The Sliders Point Toward Madness
He grew up big, and he grew up tough. He saw himself scoring for the Wings or Canucks... but he wasn't that good with a puck. - Warren Zevon, "Hit Somebody! (The Hockey Song)"
The Penguins are on the attack, four men arrayed on the east side of the ice around the Bruins' goal, with a wing hovering off to the goalie's right. They're up two goals against the Bruins and look ready to tack more points onto their lead. The offense keeps flicking the puck from the faceoff circle and back to the blue line, but they can't get any closer to the goal thanks to an aggressive and apparently tireless Bruins' defense. The tension is reaching a fever pitch in TD Garden, a few miles away from where I sit watching on TV, but I find I'm becoming obsessed with the passing game and disengaging with the rest of the match. I'm seeing a ton of successful passes that look nothing like the hockey I see in NHL 11, and now I want to turn off the Bruins game and go fix the setting sliders.
I probably don't need to do this to myself. The sports world is full of people who will test games and run statistics comparisons between virtual sports and their real-life analogues, tweaking settings until the video game closely resembles reality. But I'm hesitant to use their work. As I get more comfortable with NHL 11's controls, the responsibilities of my position, and learn more about hockey, what I want from the game changes. I'm smart enough to realize that what I want isn't reality, but a simulation of how I perceive reality.
I know this is wanting to have my cake and eat it. On the one hand, I want sports sims to be a window on the sports that have increasingly colonized my spare time. While I have fond memories of games like Tecmo Bowl, I harbor no desire to go back to the days when some fast fingers on the D-pad could turn every kick returner into Devin Hester. My enjoyment and appreciation of sports is enhanced by good sims, and vice versa. For me to be invested in a sports game, it has to feel authentic.
Emphasis on feel. I don't necessarily want a simulation that produces the most realistic outcomes, but one that convinces me of its realism while I am playing it, which means one that flatters my own distorted view of the sport. For instance, I tend to watch the Blackhawks, the Penguins, and the Bruins. The kind of hockey I want to play is the kind I'm seeing right now between the Penguins and Bruins, with fast play, good passes, and tough battles around the blue line. To me, that's hockey, and that's what I'm not seeing enough of in NHL 11.
But here's the rub: my NHL 11 avatar isn't playing with any of these teams. He's playing with the Florida Panthers, a team that in real life is enjoying a profoundly undistinguished season. So I'm left wondering whether the simulation is flawed, because my fictional Panthers don't play like the Penguins do on TV, or if the game is accurately illustrating the difference between a good team and a middling one. On TV, the Penguins and Bruins are executing plays and slapping passes across the ice. My Panthers flail a lot, and seem genuinely bewildered by the movement of the puck.

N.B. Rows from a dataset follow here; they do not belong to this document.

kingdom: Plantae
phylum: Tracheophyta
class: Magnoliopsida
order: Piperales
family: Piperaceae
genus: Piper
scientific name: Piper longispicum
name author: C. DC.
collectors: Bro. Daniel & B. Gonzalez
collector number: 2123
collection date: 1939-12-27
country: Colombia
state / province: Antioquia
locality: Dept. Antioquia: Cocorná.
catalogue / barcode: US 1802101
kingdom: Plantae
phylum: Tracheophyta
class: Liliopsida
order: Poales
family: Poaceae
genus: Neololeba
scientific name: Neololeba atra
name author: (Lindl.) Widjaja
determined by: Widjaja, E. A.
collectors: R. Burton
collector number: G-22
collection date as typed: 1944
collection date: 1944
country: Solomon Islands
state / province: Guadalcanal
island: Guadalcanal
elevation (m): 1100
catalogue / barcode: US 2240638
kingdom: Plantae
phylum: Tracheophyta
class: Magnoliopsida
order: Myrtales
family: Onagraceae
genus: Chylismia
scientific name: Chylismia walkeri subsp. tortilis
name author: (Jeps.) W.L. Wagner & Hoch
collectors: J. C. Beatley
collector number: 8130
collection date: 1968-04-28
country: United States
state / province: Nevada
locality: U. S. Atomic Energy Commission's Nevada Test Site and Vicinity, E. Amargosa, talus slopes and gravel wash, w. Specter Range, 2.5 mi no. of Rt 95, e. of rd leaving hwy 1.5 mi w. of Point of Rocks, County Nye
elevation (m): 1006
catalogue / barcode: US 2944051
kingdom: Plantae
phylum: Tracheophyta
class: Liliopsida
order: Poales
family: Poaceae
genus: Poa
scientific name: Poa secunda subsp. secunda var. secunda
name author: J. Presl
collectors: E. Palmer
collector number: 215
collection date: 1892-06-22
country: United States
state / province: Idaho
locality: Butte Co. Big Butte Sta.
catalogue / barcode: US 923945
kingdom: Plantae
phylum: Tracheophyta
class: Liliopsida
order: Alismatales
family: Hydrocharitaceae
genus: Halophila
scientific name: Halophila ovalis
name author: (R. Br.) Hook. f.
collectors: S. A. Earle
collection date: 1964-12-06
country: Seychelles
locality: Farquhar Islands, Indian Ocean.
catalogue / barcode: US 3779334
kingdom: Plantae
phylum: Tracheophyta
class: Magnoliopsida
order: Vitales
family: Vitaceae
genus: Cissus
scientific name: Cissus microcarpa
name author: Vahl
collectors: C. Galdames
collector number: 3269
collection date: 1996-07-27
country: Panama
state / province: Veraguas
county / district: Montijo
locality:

Then there is my own imperfect contribution to the game's drama. NHL 11 is the first hockey game I've played since the Super Nintendo, and I'm semi-competent at best. Rob Zacny, left wing for the Florida Panthers, is one of the league leaders in penalty minutes and turnovers. He has a tendency to get frustrated and has twice injured his shoulder delivering vicious body checks to the glass. He's officially designated a playmaker, but he doesn't make plays so much as he shells opposing goal tenders with pucks. When his coach implores him to "make better passes out there," he often hears, "Go and kick somebody's ass." His play has steadily improved throughout his rookie season, but he still poses a problem for me as I consider my game settings. Do I want realism, even if it makes my avatar an unrealistically inept player? Or do I want a forgiving, slightly too-easy sim where I can get the hang of my position?
For now, I enjoy the slider minigame, because it lets me adjust NHL 11 to reflect how I understand hockey. As I adjust to that new level of simulation, I start to see other areas where it's deficient, and I have new things to watch for during games. As the fictional and real-world hockey seasons continue in near-tandem, my involvement and appreciation for the sport increase. But I can already spot the trouble on the horizon. Even now, there are some little annoyances that sliders can't fix. A penalty that's called just a little too often, or a tendency on the part of the AI to repeat itself on offense. Small things, easy to overlook at first, but eventually they start taking me out of the experience.
And then I'm going to start looking toward NHL 12 and NHL 13 to fix the issues. More sliders, more granular settings. At first I will simply hope, and then I will demand. Because while I'm not a hockey professional, I play one on TV.